Following the Battle, Arthur Charbonneau, the president of the Petite Commission, entered the school to convince the parents to end their blockade and accept the new teachers the Commission had appointed. The still-agitated parents physically removed him from the premises and forced him to resign his post.


Legacy

Mothers of students at Guigues School continued to stand guard for the remainder of the school year, though no more efforts were made to remove the Desloges sisters or to stop the teaching of French at the school. Inspired by the Desloges sisters, parents and students took to the streets of Ottawa throughout January and February to demand the right to continued French instruction. The Battle and subsequent protests effectively ended enforcement of Regulation 17 in the Ottawa area, and the hatpin became a symbol in the fight for French-language rights across Ontario.

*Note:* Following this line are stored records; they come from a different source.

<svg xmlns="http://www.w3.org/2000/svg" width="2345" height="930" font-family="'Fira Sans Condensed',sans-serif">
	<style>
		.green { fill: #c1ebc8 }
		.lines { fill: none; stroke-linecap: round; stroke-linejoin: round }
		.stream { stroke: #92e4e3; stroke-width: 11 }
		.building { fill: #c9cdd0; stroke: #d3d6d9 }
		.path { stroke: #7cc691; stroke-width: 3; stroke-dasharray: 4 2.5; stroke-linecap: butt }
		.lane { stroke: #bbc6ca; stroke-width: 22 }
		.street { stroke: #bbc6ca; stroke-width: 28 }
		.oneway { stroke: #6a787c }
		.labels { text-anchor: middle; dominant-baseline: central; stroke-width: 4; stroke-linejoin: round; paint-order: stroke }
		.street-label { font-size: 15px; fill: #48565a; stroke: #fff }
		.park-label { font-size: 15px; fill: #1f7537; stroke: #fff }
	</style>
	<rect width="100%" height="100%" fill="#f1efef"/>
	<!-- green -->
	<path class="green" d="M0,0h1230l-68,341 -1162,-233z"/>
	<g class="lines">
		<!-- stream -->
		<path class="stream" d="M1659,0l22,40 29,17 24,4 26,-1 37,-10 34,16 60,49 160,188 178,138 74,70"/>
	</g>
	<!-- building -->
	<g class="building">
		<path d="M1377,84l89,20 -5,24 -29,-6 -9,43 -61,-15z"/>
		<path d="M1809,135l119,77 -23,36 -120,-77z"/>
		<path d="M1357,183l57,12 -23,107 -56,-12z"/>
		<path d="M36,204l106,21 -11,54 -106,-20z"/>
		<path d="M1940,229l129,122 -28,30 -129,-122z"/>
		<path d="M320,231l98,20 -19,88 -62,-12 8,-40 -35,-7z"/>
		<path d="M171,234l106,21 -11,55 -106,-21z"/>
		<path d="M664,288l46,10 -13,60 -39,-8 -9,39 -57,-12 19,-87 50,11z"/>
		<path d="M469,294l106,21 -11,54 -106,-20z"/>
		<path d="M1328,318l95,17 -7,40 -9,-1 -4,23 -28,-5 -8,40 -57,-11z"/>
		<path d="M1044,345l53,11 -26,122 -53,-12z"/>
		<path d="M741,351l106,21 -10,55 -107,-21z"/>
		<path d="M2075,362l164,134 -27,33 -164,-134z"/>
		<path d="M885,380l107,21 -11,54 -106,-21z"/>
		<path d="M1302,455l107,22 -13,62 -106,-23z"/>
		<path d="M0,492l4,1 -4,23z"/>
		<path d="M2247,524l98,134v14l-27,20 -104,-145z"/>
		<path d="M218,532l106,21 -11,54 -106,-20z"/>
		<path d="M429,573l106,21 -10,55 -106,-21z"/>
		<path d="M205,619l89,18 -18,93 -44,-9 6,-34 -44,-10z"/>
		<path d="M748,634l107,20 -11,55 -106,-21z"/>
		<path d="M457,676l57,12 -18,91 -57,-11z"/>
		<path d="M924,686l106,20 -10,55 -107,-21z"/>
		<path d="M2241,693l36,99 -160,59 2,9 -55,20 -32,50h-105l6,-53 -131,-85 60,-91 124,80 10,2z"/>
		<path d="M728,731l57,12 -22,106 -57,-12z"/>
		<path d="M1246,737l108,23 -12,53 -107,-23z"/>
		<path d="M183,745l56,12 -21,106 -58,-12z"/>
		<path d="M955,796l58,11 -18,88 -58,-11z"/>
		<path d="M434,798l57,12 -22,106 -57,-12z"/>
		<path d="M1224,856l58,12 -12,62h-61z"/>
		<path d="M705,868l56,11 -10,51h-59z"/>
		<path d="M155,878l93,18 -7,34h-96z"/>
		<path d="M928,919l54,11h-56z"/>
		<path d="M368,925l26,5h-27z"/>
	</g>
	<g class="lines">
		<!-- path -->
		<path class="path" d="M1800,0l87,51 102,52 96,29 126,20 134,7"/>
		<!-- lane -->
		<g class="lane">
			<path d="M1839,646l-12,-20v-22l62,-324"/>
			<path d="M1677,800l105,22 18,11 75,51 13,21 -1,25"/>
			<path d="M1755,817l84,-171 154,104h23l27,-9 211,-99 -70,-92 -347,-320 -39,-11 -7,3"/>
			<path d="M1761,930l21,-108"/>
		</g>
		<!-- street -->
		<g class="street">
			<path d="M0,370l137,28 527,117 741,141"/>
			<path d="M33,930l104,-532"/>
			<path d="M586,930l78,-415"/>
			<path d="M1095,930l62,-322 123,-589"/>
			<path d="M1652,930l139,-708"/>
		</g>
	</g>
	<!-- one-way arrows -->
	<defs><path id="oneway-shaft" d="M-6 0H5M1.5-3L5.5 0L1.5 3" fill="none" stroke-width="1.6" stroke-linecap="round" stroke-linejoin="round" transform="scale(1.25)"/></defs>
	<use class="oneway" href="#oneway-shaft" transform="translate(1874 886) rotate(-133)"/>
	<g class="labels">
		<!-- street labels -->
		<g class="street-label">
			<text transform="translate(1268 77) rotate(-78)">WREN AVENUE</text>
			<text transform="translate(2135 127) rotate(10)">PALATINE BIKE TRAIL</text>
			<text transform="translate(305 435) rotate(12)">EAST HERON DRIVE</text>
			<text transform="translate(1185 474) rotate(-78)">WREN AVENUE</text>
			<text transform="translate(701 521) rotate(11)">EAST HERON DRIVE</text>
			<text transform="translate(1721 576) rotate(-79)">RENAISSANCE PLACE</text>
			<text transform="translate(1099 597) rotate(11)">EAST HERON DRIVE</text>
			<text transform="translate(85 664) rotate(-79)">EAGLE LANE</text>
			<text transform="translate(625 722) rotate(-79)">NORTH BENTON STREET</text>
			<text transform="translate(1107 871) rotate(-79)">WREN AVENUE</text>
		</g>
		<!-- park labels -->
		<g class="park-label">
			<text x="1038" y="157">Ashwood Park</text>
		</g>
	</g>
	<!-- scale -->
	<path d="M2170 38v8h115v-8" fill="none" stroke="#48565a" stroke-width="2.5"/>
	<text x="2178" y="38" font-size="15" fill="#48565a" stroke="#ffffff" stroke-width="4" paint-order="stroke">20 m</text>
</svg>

The Battle of the Hatpins inspired similar actions across Ontario, most notably a riot in Ford City, a suburb of Windsor, in September 1917. French-language parishioners unsuccessfully blockaded a church in an attempt to stop a new pastor, who was deemed an opponent of bilingualism, from taking office, resulting in 9 arrests and 10 people being injured. The consistent opposition and legal challenges to Regulation 17 led the provincial government to abandon enforcement across the province in 1927, although the Regulation was not officially repealed until 1944. French-language schools were not officially recognized in the province’s education act until 1968.

Guigues School closed due to low enrolment in 1979, but was designated a heritage building in 1980 and currently serves as a hub of French-language community services in Ottawa. A French-language Catholic high school named for Béatrice Desloges opened in the Ottawa suburb of Orléans in 1997.

In 2016, Ontario premier Kathleen Wynne issued an official apology for Regulation 17, declaring the policy “showed a disregard for Franco-Ontarian identity and equality.”